A new NOAA grant will support the development of a regional model of water management possibilities that could help create long-term agricultural water security in eastern Colorado.   The WEAP model will be used to provide a balance of planning capacity with fast processing of flexible scenarios, incorporating critical place-specificity in climate, hydrology, water law, institutional and infrastructural inputs, and supporting geographic information systems for visualization of possibilities.  This work is expected to provide an informational platform which competing water interests can use to work toward sustaining small farms with improved economics and opportunity, and supporting rural economies.

Work will also begin to generate ensembles of synthetic daily weather data for sites within the Pacific Gas and Electric Company (PG&E) service area.

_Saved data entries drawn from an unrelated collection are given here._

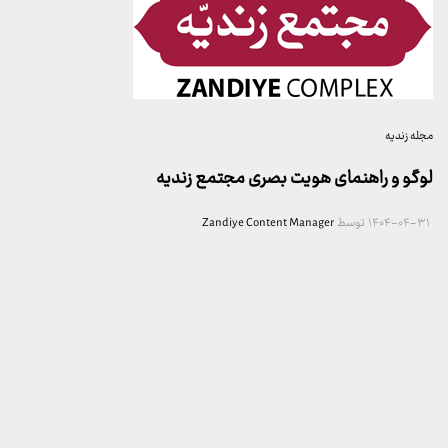
مجله زندیه
لوگو و راهنمای هویت بصری مجتمع زندیه
۱۴۰۴-۰۴-۳۱
توسط
Zandiye Content Manager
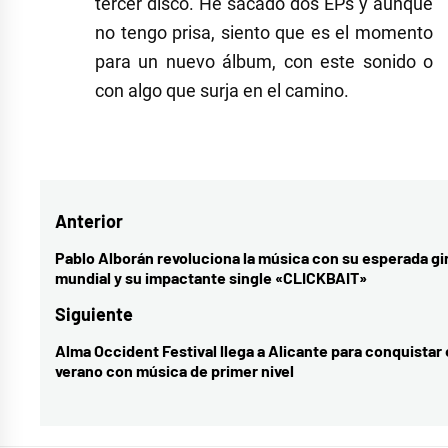
tercer disco. He sacado dos EPs y aunque
no tengo prisa, siento que es el momento
para un nuevo álbum, con este sonido o
con algo que surja en el camino.
Etiquetado
como
indie
,
Navegación
Anterior
música
española
,
de
Pablo Alborán revoluciona la música con su esperada gi
Entrada
mundial y su impactante single «CLICKBAIT»
música
entradas
anterior:
nacional
Siguiente
Alma Occident Festival llega a Alicante para conquistar 
Entrada
verano con música de primer nivel
siguiente:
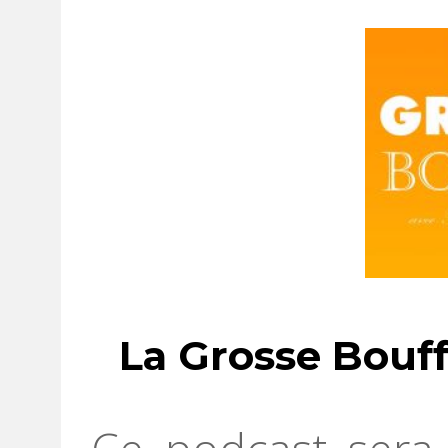
La Grosse Bouf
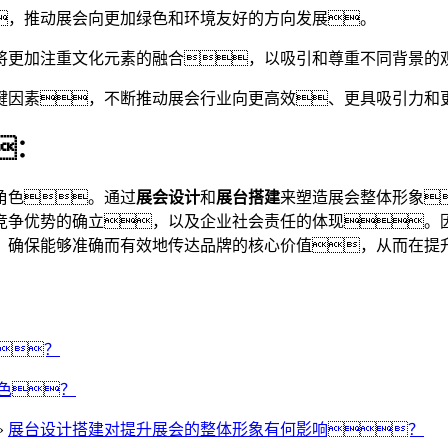
，推动展会向更加绿色和环境友好的方向发展。
将更加注重文化元素的融合，以吸引和尊重不同背景的
键因素，不断推动展会行业向更高效、更具吸引力和
：
角色。通过
展会设计
和
展台搭建
来塑造展会整体形象
竞争优势的确立，以及企业社会责任的体现。
，确保能够准确而有效地传达品牌的核心价值，从而在提
？
色？
»
展台设计搭建对提升展会的整体形象有何影响？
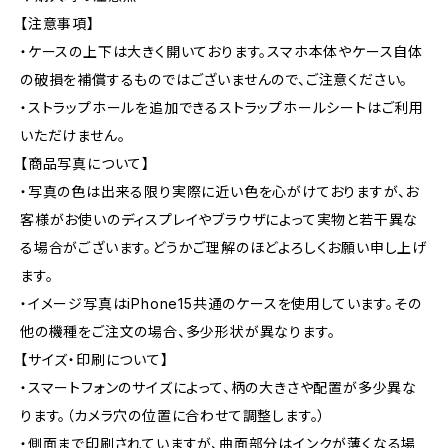
【注意事項】
・ケースの上下は大きく開いております。スマホ本体やケース自体
の破損を補償するものではございませんので、ご注意ください。
・ストラップホールを追加できるストラップホールシートはご利用
いただけません。
【商品写真について】
・写真の色は出来る限り実際に近い色を心がけておりますが、お
客様がお使いのディスプレイやブラウザによって実物と若干異な
る場合がございます。どうかご理解のほどよろしくお願い申し上げ
ます。
・イメージ写真はiPhone15共通のケースを使用しています。その
他の機種をご注文の場合、多少形状が異なります。
【サイズ・印刷について】
・スマートフォンのサイズによって、柄の大きさや配置が多少異な
ります。（カメラ穴の位置に合わせて調整します。）
・側面まで印刷されていますが、曲面部分はインクが薄くなる場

Climate data will be simulated using the K-nearest neighbor (KNN) resampling technique, used to mimic potential future climate change in a statistically rigorous manner relevant for PG&E.  Historical temperature data, which will be provided by PG&E, are used by the KNN method, which in-turn is informed by an analysis of global climate models.  We will document the method used to simulate the data and provide a statistical analysis of the historical and simulated data.

RAL and SERE will also continue to work with partnering utilities involved in the AwwaRF/NCAR collaboration, formalizing the structured process that will help them address climate change impact and adaptation options. The decision analytic approach  includes: 1) a problem definition phase; 2) the development and/or modification of system-specific Integrated Water Resource Management (IWRM) models; 3) development of probabilistic climate change scenarios;  and 4) implementation of the structured process to examine alternative investment and adaptation strategies in light of the likely range of future climate-related changes in local hydrologic conditions.